Segment Open

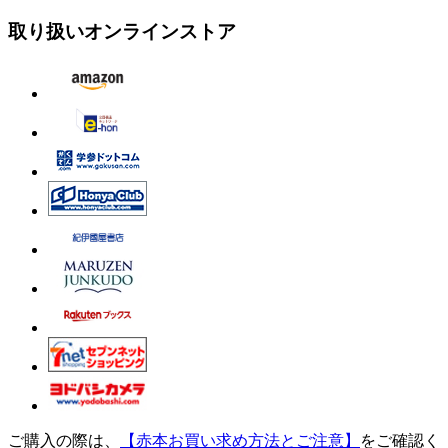
取り扱いオンラインストア
ご購入の際は、
【赤本お買い求め方法とご注意】
をご確認く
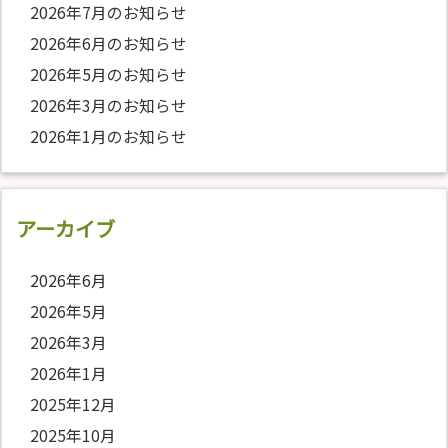
2026年7月のお知らせ
2026年6月のお知らせ
2026年5月のお知らせ
2026年3月のお知らせ
2026年1月のお知らせ
アーカイブ
2026年6月
2026年5月
2026年3月
2026年1月
2025年12月
2025年10月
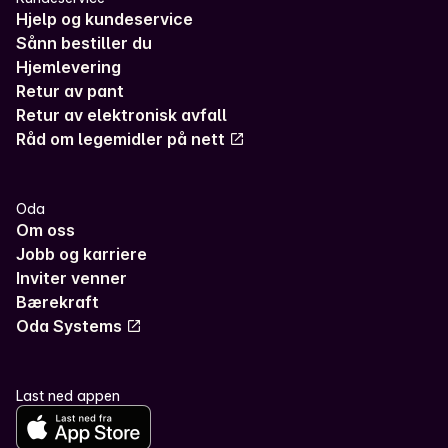
Hjelp og kundeservice
Sånn bestiller du
Hjemlevering
Retur av pant
Retur av elektronisk avfall
Råd om legemidler på nett
Oda
Om oss
Jobb og karriere
Inviter venner
Bærekraft
Oda Systems
Last ned appen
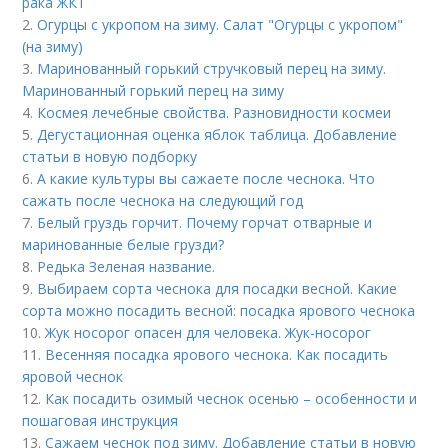
рака ЖКТ
2.
Огурцы с укропом на зиму. Салат "Огурцы с укропом"
(на зиму)
3.
Маринованный горький стручковый перец на зиму.
Маринованный горький перец на зиму
4.
Космея лечебные свойства. Разновидности космеи
5.
Дегустационная оценка яблок таблица. Добавление
статьи в новую подборку
6.
А какие культуры вы сажаете после чеснока. Что
сажать после чеснока на следующий год
7.
Белый груздь горчит. Почему горчат отварные и
маринованные белые грузди?
8.
Редька Зеленая название.
9.
Выбираем сорта чеснока для посадки весной. Какие
сорта можно посадить весной: посадка ярового чеснока
10.
Жук носорог опасен для человека. Жук-носорог
11.
Весенняя посадка ярового чеснока. Как посадить
яровой чеснок
12.
Как посадить озимый чеснок осенью – особенности и
пошаговая инструкция
13.
Сажаем чеснок под зиму. Добавление статьи в новую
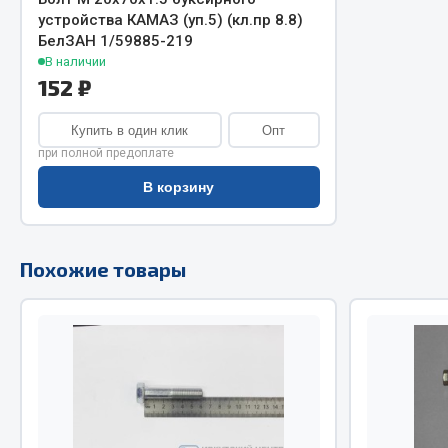
устройства КАМАЗ (уп.5) (кл.пр 8.8)
Двигатель
БелЗАН 1/59885-219
Система питания
В наличии
Мост задн
Подвеска
152 ₽
Система п
Тормозная система
Система вы
Двери
Купить в один клик
Опт
Система о
Окно ветровое
при полной предоплате
Сцепление
Двигатель
В корзину
Тормозная
Электрооборудование
Показать ещё
Похожие товары
Весь раздел
Весь раздел
Запча
Запчасти SHAANXI (SHACMAN)
Подвеска
Система питания
Двигатель
Тормозная система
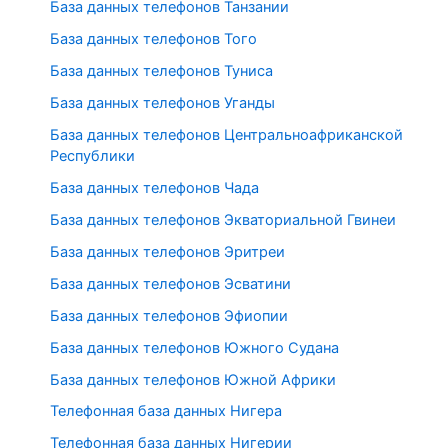
База данных телефонов Танзании
База данных телефонов Того
База данных телефонов Туниса
База данных телефонов Уганды
База данных телефонов Центральноафриканской
Республики
База данных телефонов Чада
База данных телефонов Экваториальной Гвинеи
База данных телефонов Эритреи
База данных телефонов Эсватини
База данных телефонов Эфиопии
База данных телефонов Южного Судана
База данных телефонов Южной Африки
Телефонная база данных Нигера
Телефонная база данных Нигерии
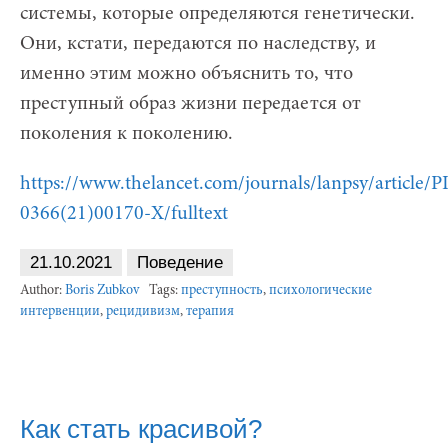
системы, которые определяются генетически.
Они, кстати, передаются по наследству, и
именно этим можно объяснить то, что
преступный образ жизни передается от
поколения к поколению.
https://www.thelancet.com/journals/lanpsy/article/P
0366(21)00170-X/fulltext
21.10.2021
Поведение
Author:
Boris Zubkov
Tags:
преступность
,
психологические
интервенции
,
рецидивизм
,
терапия
Как стать красивой?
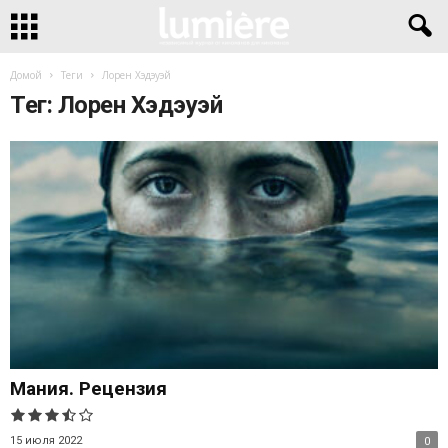
Домой
Теги
Лорен Хэдэуэй
Тег: Лорен Хэдэуэй
Мания. Рецензия
15 июля 2022
0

Segment Closed

== What this task involves ==
Render the text read from the items as a JSON list of strings, one string per line, starting at the line containing "системы, которые определяются генетически." and ending at the close of the items, both ends included. Omit blank lines and leave the pictures out.

== Completed exercise ==
[
  "системы, которые определяются генетически.",
  "Они, кстати, передаются по наследству, и",
  "именно этим можно объяснить то, что",
  "преступный образ жизни передается от",
  "поколения к поколению.",
  "https://www.thelancet.com/journals/lanpsy/article/P",
  "0366(21)00170-X/fulltext",
  "21.10.2021",
  "Поведение",
  "Author:",
  "Boris Zubkov",
  "Tags:",
  "преступность",
  ",",
  "психологические",
  "интервенции",
  ",",
  "рецидивизм",
  ",",
  "терапия",
  "Как стать красивой?",
  "Домой",
  "Теги",
  "Лорен Хэдэуэй",
  "Тег: Лорен Хэдэуэй",
  "Мания. Рецензия",
  "15 июля 2022",
  "0"
]